*DOCUMENT SEGMENT:*
━━━━━━━━━━
# Garmin Edge 510 directly to Strava



## shreddr (Oct 10, 2009)

Can I upload my Garmin Edge 510 directly to Strava? Right now I am loading the Edge data to GarminConnect and using CopyMySports to send it to Strava. For some strange reason some of the data is different in the 2 programs. I would like to just send it straight to Strava, is this possible?


----------



## mikewadley (Aug 19, 2012)

I haven't tried but would be interested also so I could share with non-Garmin users.


----------



## mountbkr (May 28, 2012)

I'm pretty sure you can Bluetooth the 510 directly to strava, log in to strava then click upload and see if it doesn't give the 510 option to select


----------



## shreddr (Oct 10, 2009)

I'm not sure that's the case. I can pull it directly from the unit to Strava when it is USB wired to the computer, but I want to send the data wirelessly to Strava. If it does this I haven't figured it out yet.


----------



## mikewadley (Aug 19, 2012)

shreddr said:


> I'm not sure that's the case. I can pull it directly from the unit to Strava when it is USB wired to the computer, but I want to send the data wirelessly to Strava. If it does this I haven't figured it out yet.


I couldn't get the wireless to work but the USB worked perfectly.


----------



## Harold (Dec 23, 2003)

Strava will do wireless over ANT+ if your receiver will upload via that protocol. I am not sure about bluetooth and I am not sure about the edge 510 but my Forerunner 310xt uploads wirelessly to strava over ANT+.


----------



## Nods Dad (Jan 28, 2013)
━━━━━━━━━━
*PROVIDED RECORDS:*
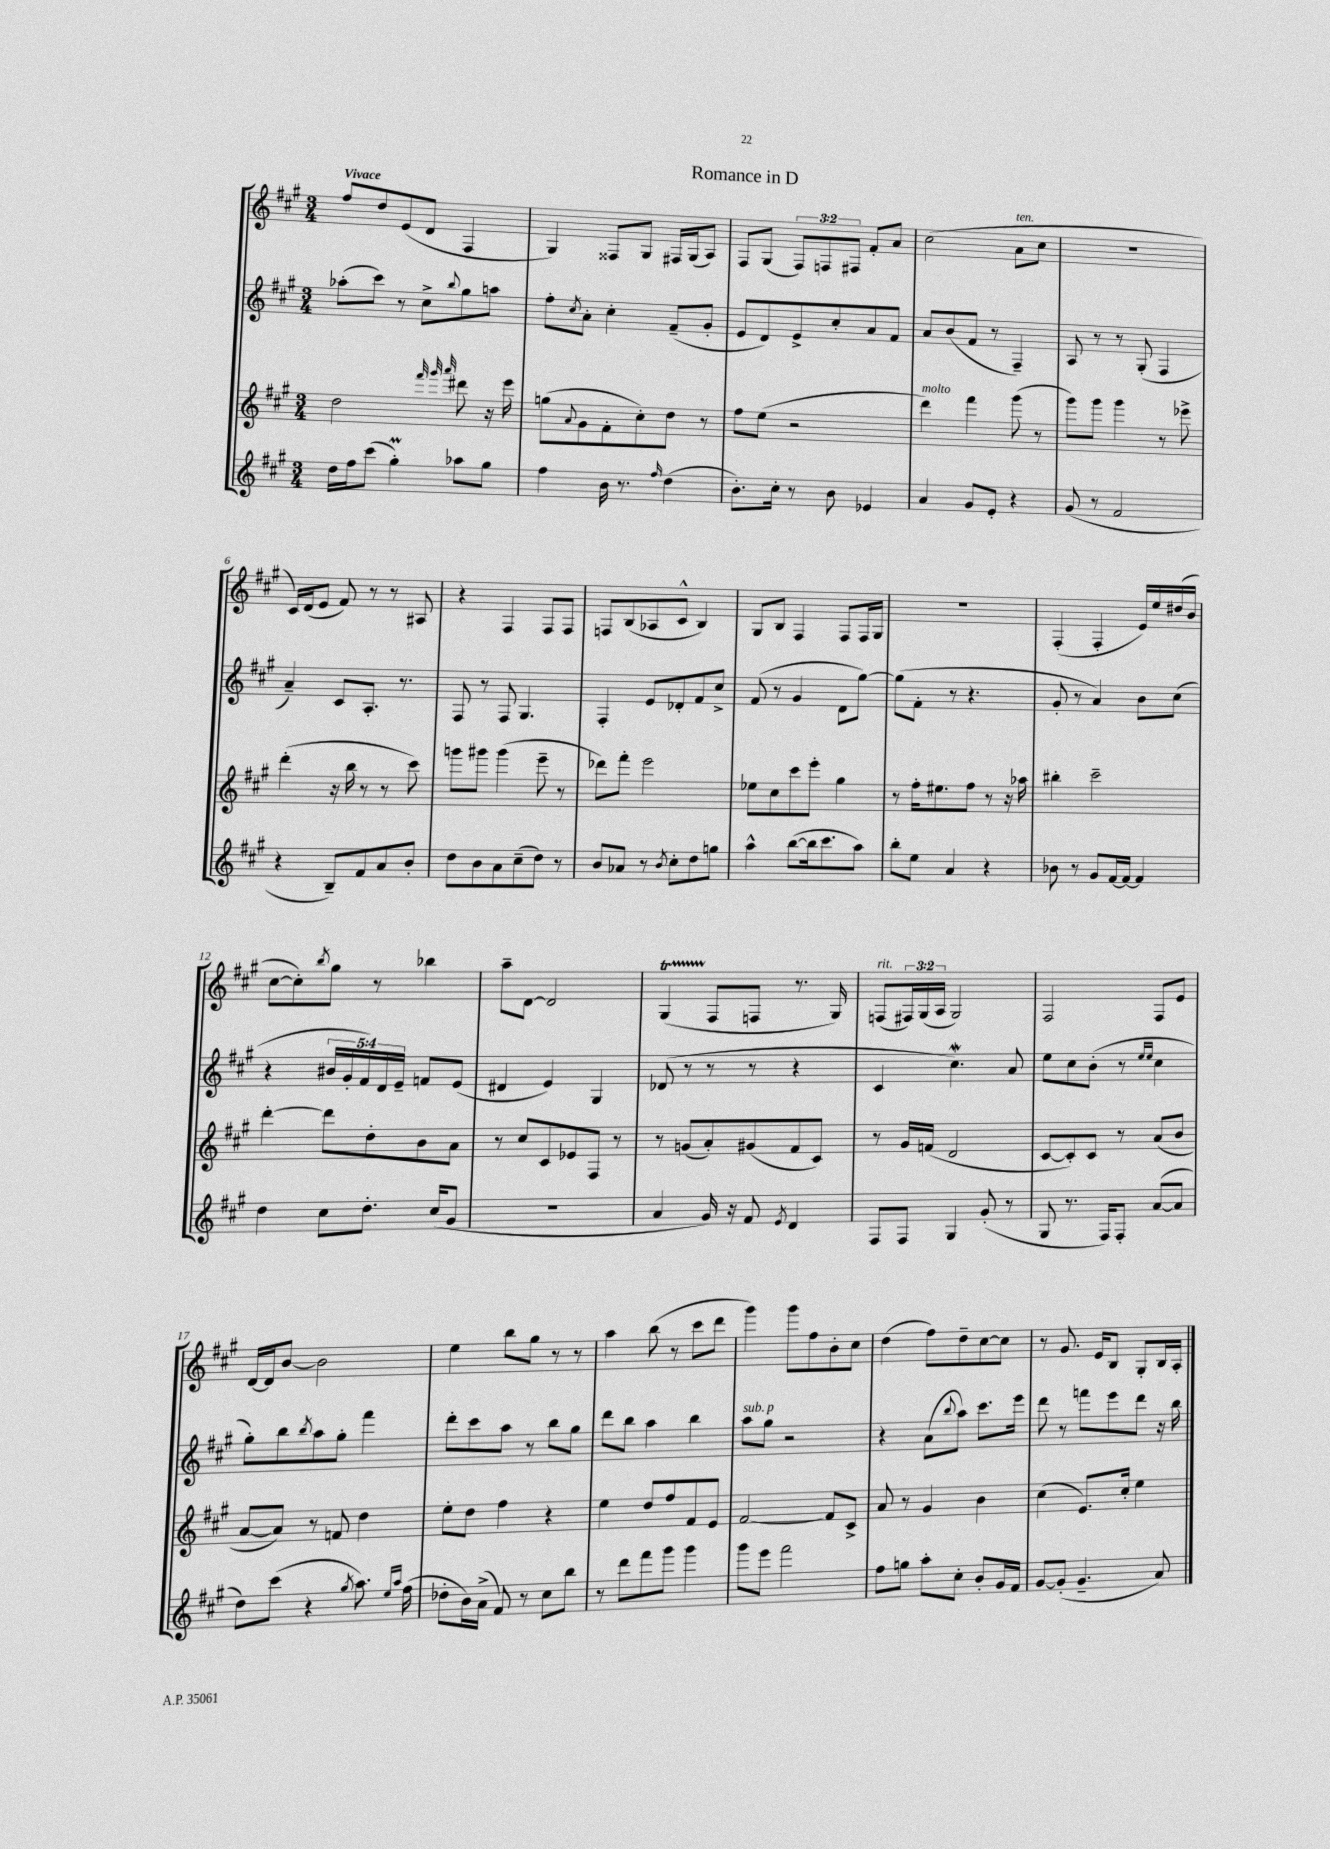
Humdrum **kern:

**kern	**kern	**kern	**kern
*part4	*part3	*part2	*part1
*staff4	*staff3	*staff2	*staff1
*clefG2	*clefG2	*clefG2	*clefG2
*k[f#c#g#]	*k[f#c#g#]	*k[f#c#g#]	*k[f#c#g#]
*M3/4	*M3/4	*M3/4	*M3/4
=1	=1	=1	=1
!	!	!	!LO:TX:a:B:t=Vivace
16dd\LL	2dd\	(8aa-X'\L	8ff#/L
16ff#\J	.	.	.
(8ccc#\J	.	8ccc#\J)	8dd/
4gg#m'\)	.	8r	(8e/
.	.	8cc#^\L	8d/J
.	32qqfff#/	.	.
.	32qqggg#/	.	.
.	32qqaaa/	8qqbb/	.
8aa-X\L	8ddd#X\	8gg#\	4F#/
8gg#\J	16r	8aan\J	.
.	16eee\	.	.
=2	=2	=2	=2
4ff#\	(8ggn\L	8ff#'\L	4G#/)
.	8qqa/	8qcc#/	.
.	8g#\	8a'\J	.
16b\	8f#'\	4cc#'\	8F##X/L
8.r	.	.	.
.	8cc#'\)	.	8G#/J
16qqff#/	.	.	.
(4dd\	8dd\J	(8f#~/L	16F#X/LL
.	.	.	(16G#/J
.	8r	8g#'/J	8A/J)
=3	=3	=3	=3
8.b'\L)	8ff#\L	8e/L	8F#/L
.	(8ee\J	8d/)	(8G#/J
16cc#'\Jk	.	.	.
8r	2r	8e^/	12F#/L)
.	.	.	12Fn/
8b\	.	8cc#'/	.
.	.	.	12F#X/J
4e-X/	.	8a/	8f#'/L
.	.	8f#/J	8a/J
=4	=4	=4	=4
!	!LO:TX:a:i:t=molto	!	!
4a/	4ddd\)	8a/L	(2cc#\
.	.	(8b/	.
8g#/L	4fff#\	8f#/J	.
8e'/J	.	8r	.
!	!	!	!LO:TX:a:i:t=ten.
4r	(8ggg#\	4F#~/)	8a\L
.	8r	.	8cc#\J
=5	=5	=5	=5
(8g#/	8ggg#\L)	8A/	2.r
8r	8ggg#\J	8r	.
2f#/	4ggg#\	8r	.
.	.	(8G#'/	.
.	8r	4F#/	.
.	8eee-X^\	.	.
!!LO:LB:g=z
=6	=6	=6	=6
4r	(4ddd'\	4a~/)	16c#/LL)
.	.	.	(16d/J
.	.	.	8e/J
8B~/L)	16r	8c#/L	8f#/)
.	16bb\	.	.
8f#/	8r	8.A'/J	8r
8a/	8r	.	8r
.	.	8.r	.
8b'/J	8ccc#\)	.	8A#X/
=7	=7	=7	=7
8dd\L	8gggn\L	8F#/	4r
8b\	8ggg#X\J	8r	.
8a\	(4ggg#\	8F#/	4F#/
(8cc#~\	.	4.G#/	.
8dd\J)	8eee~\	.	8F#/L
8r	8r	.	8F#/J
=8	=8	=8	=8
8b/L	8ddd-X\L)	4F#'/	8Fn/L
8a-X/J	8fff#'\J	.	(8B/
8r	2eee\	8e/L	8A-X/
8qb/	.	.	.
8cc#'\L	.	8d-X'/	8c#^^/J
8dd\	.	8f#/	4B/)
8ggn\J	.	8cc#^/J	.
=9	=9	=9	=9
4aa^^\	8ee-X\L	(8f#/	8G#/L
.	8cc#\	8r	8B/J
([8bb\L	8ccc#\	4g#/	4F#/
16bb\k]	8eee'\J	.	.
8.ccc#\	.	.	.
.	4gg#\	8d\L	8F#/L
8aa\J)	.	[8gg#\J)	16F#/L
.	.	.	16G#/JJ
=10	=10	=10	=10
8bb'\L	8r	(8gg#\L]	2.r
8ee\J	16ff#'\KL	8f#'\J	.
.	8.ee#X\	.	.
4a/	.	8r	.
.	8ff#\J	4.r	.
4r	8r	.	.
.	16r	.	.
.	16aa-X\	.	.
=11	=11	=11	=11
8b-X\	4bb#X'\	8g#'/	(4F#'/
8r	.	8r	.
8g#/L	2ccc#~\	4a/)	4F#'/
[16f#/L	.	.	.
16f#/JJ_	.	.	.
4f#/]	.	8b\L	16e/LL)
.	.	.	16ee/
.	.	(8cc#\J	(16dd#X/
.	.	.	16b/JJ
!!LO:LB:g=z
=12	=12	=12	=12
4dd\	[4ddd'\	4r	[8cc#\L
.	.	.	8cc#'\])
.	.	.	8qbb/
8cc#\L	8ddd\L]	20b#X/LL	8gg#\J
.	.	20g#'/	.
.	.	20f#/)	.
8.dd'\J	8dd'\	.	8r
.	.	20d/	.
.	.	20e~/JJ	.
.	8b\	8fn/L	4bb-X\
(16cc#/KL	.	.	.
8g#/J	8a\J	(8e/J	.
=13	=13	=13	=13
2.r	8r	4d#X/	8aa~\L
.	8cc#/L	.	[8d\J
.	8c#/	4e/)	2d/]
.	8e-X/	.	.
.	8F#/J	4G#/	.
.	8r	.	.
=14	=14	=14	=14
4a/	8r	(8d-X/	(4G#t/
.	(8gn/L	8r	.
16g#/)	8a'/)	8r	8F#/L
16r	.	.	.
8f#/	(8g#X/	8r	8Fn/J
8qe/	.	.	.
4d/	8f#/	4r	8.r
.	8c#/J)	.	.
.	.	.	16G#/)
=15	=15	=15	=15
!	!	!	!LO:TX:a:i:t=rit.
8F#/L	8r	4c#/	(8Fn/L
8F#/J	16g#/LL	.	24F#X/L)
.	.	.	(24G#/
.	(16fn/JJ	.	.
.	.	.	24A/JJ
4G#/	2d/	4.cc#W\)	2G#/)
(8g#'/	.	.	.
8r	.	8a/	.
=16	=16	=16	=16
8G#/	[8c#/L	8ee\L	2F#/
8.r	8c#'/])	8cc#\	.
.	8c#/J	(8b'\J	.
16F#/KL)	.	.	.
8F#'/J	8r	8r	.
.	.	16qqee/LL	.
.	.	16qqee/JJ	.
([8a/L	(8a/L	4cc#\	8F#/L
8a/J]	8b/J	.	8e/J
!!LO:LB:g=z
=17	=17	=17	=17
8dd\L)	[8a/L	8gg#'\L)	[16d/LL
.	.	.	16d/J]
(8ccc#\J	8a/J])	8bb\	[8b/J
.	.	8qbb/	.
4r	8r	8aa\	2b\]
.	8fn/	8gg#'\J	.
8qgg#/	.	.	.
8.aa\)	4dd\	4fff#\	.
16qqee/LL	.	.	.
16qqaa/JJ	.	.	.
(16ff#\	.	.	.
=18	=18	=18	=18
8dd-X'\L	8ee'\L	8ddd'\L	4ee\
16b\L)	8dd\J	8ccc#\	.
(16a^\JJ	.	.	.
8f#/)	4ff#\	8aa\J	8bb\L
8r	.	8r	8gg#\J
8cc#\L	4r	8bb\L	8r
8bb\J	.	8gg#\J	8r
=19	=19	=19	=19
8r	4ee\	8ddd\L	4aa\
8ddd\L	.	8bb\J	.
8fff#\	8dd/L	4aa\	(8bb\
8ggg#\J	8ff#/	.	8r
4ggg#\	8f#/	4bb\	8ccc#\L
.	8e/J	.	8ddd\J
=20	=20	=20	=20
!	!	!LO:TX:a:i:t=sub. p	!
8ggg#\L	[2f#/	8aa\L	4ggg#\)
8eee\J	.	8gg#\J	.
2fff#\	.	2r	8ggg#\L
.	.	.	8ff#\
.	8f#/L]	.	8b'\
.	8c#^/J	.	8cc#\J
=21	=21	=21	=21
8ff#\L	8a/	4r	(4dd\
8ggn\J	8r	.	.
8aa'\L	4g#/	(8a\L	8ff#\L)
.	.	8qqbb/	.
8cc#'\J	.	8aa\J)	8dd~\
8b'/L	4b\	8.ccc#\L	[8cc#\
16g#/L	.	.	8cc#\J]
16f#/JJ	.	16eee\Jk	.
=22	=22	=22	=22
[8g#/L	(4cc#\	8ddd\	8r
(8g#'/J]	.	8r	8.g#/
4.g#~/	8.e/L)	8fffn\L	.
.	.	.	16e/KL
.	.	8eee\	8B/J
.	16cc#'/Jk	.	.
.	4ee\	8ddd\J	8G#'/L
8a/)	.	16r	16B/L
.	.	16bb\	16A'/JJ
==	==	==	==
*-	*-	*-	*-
━━━━━━━━━━
*EXERCISE SET:*
1) Answer these questions using the Edge 510 thread.
(a) Where does shreddr load the Edge data before sending it to Strava with CopyMySports?
(b) Which connection method worked perfectly for mikewadley?
(c) Which device does Harold say uploads wirelessly to Strava over ANT+?
2) Reproduce the Edge 510 thread word for word from "Can I upload" to "with non-Garmin users.".
3) Condense the paragraph in the Edge 510 thread that begins "Strava will do wireless over ANT+" into a short bulleted list, keeping its main facts.
The records play no part in this work.

*ANSWERS PER TASK:*
1)
(a) GarminConnect
(b) USB
(c) A Forerunner 310xt

2)
Can I upload my Garmin Edge 510 directly to Strava? Right now I am loading the Edge data to GarminConnect and using CopyMySports to send it to Strava. For some strange reason some of the data is different in the 2 programs. I would like to just send it straight to Strava, is this possible?


----------



## mikewadley (Aug 19, 2012)

I haven't tried but would be interested also so I could share with non-Garmin users.

3)
- Strava accepts wireless uploads over ANT+ if the receiver can upload via that protocol.
- The poster is unsure whether this works over Bluetooth or with the Edge 510.
- The poster's Forerunner 310xt uploads wirelessly to Strava over ANT+.